The Text of the message:

Your Blog, which we have copied, has been turned over to our lawyers.
You should plan on a response from them shortly and a visit to
Atlanta to be present in court. I am not allowed to make any further
statement regarding this matter at this time.

This doesn't look like a legitimate email to me in the least - from the earthlink origination to the cheesy wording of the message. Sounds like Slashdot has either been blog-spammed, or this guy is another chicken little [slashdot.org].

What the... heck?

You'd think a station would be all for something that brings it more listeners and thus more advertising revenue.
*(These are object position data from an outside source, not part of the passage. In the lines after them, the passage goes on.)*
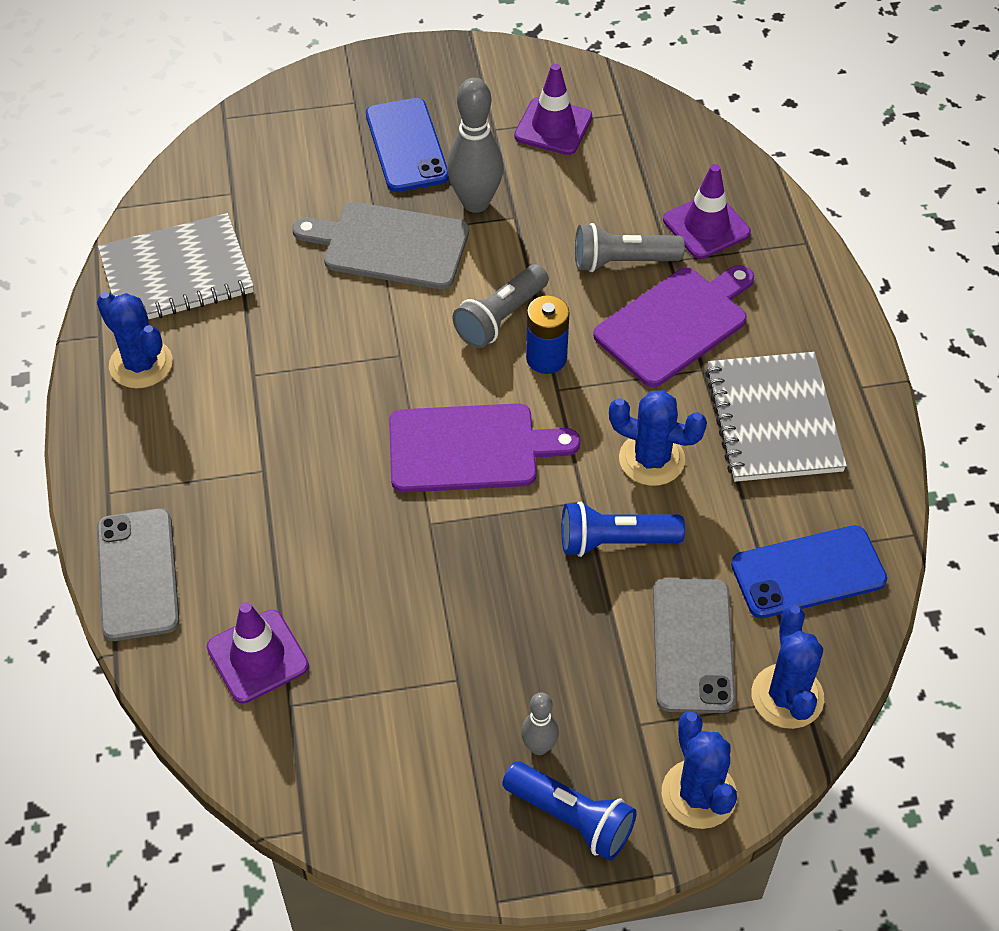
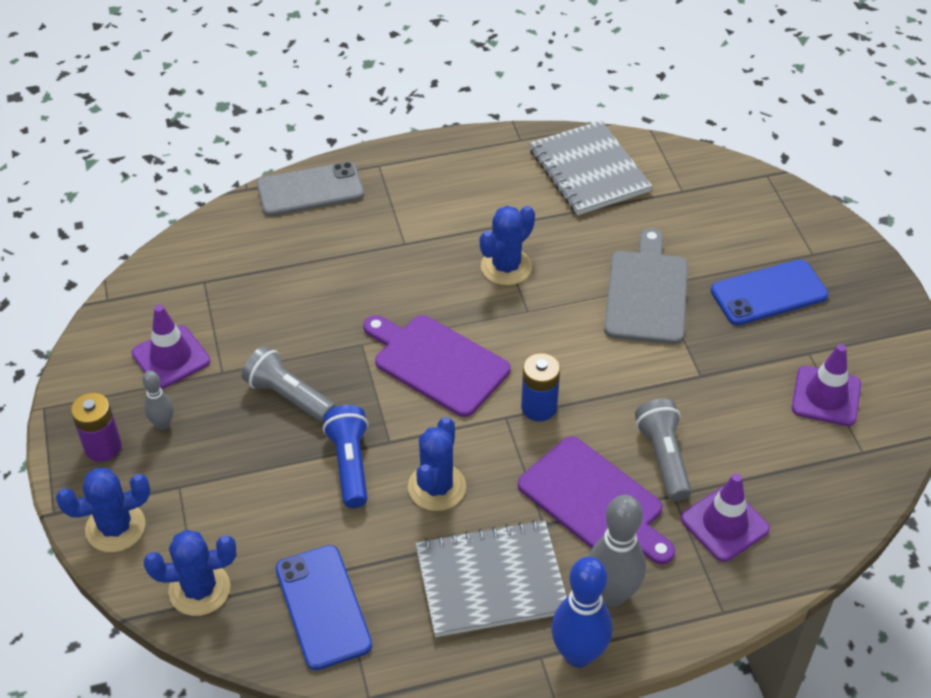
camera: 85 degrees right, 5 degrees down
(141, 364) = (496, 164): blue cactus -> blue cactus (506, 267)
(257, 656) = (243, 259): purple traffic cone -> purple traffic cone (171, 357)
(470, 448) = (437, 363): purple cutting board -> purple cutting board turned 135 degrees clockwise
(475, 202) = (711, 346): grey bowling pin -> grey bowling pin (611, 594)
(500, 318) = (579, 373): grey flashlight -> grey flashlight (289, 396)
(571, 818) = (103, 447): blue flashlight -> purple battery
(693, 645) = (249, 521): grey phone -> none
(857, 356) = (578, 654): none -> blue bowling pin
Are they completely out of their minds? If someone told me that the way my site is implemented prevented some people from listening, the FIRST thing I would do would be to fix my site, and the second would be to thank the person for getting me more listeners!

Idiots. Yet I'm still listening to their station, on my Mac, because they're actually playing pretty good music. :)

-Z

sue 'em back

I do believe they've just admitted to copyright infringement, did they not?

Right mouse button?

What's this "right mouse button" you speak of?

Sincerely,
Mac user

Um, isn't javascript optional?

My browser by default blocks all scrips unless I tell it to unblock one in particular. By default, this 'feature' would be disabled and I could right-click all I wanted to. Additionally, disabling the right click feature is as old as the internet and I've been able to work around it since I was 12 years old.

The ability to suppress a script is common knowledge and easy to do. I can view a page however I see fit, not only that, if I truly wanted a piece of content off that page, I wouldn't even need my right mouse button to save that content right to my computer. Once the page is loaded and content cached, it is part of my computer and I may do with it as I please, despite whatever copyright has been placed on it.

Next up

When are they going to sue the wget developers?

Judge

Atlanta Blue Skye LLC: "Your honor, we respectfully await your verdict." Judge: "After reviewing the evidence involved, I rule this case EL-OH-EL."